Querying always runs against an index held in memory. Load the index (or open a session) before you query - there is no cloud-query-without-loading path. The Python SDK can also load several indexes at once for a single query, then unload them when done.

Retrieval

How results are fetched, all over one query call:
  • Vector (semantic) - matches on meaning
  • Keyword (BM25) - matches on exact terms
  • Hybrid - blends both, tuned with alpha (1.0 semantic, 0.0 keyword, default 0.8)

Retrieval knobs

  • Result count: how many results to return
  • alpha: the semantic/keyword blend
  • filter: metadata filtering with $eq, $in, $near, $and/$or, and more
Query several loaded indexes at once and get a single global top-K, each result tagged by its source index. Useful when the answer is spread across separate corpora you keep as distinct indexes. See Multi-index search.

Sessions

A local-first index you read and write in real time, with no cloud round trip on any operation. The workflow is create-resume-query-push: open a session by name, index documents locally as they arrive, query in-memory, and optionally push the result to the cloud. Ideal for indexing during a live interaction. See Sessions.

Storage, sync, and freshness

Indexes persist locally on the device; the cloud copy is the source of truth. Loading pulls a local snapshot, and hydration and auto-refresh keep a loaded index current by polling for newer versions and hot-swapping with no query downtime. Pushing uploads local changes back to the cloud.

Cross-agent handoff

Because a session is just a named cloud index, one agent can push a conversation and another can resume it by opening a session with the same name - across agents, channels, and devices. See Cross-agent handoff.

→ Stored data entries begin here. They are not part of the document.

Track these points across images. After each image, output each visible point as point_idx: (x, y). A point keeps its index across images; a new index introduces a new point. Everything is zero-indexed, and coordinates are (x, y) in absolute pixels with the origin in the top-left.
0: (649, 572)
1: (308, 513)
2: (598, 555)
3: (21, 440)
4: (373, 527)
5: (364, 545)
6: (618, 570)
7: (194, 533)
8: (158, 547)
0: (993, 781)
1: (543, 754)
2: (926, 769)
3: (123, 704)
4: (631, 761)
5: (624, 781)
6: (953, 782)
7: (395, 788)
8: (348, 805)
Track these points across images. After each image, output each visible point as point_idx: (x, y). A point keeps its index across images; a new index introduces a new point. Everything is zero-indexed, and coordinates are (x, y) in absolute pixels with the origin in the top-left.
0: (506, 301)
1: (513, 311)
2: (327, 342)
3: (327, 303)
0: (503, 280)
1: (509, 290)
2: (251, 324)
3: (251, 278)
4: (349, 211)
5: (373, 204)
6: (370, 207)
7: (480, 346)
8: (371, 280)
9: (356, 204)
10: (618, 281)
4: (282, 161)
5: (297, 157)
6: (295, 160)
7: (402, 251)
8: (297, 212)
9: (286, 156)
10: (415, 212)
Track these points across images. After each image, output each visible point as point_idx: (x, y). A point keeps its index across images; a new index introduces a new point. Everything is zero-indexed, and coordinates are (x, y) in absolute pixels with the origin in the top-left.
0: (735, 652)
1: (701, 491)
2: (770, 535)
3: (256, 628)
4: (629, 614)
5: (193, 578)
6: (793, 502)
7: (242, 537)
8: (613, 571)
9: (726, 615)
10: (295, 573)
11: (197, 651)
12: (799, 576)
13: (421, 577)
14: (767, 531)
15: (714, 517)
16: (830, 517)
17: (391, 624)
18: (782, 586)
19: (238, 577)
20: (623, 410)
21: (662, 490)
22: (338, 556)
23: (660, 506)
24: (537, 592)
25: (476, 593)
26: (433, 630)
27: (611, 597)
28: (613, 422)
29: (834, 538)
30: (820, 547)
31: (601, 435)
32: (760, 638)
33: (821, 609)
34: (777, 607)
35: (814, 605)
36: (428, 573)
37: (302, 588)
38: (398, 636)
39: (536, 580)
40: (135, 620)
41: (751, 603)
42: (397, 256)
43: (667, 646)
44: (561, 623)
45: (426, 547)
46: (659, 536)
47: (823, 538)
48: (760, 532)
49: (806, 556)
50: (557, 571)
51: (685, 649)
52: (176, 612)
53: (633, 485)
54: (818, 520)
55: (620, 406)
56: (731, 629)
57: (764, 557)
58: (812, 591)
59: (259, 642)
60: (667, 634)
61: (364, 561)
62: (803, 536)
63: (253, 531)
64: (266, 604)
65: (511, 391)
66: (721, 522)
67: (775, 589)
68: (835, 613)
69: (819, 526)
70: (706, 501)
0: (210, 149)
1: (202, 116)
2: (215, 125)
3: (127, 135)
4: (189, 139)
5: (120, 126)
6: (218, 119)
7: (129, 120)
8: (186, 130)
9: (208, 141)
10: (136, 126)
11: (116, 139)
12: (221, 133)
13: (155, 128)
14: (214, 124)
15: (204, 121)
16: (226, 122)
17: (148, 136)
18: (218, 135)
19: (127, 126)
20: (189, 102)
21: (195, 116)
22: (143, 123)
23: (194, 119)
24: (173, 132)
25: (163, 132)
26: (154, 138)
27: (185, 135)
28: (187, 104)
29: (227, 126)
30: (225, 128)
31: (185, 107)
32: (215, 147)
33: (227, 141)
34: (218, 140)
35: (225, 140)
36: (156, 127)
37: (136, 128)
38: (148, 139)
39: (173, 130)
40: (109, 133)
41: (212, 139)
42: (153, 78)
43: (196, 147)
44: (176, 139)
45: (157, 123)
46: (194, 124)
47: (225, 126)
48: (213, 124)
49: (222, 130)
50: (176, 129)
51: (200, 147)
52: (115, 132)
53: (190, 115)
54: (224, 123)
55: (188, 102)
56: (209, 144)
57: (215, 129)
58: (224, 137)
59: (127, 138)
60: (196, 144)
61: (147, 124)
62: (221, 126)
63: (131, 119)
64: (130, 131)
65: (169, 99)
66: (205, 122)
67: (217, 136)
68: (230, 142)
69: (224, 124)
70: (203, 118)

Cross-platform compatibility

Indexes are portable across SDKs: an index built or pushed from one language (Python, JavaScript, Swift, Elixir, C) can be loaded and queried from another.

Authentication

SDKs authenticate with project credentials (MOSS_PROJECT_ID, MOSS_PROJECT_KEY). For browsers and other untrusted clients, mint short-lived tokens with a custom authenticator instead of shipping the project key. See Authentication.

Jobs

Cloud index builds (create, add, push) run as async jobs. The mutation returns a job id; poll the job-status method to track progress through to completion.

Performance expectations

  • Sub-10 ms local queries (hardware-dependent)
  • Sync is optional; compute stays on-device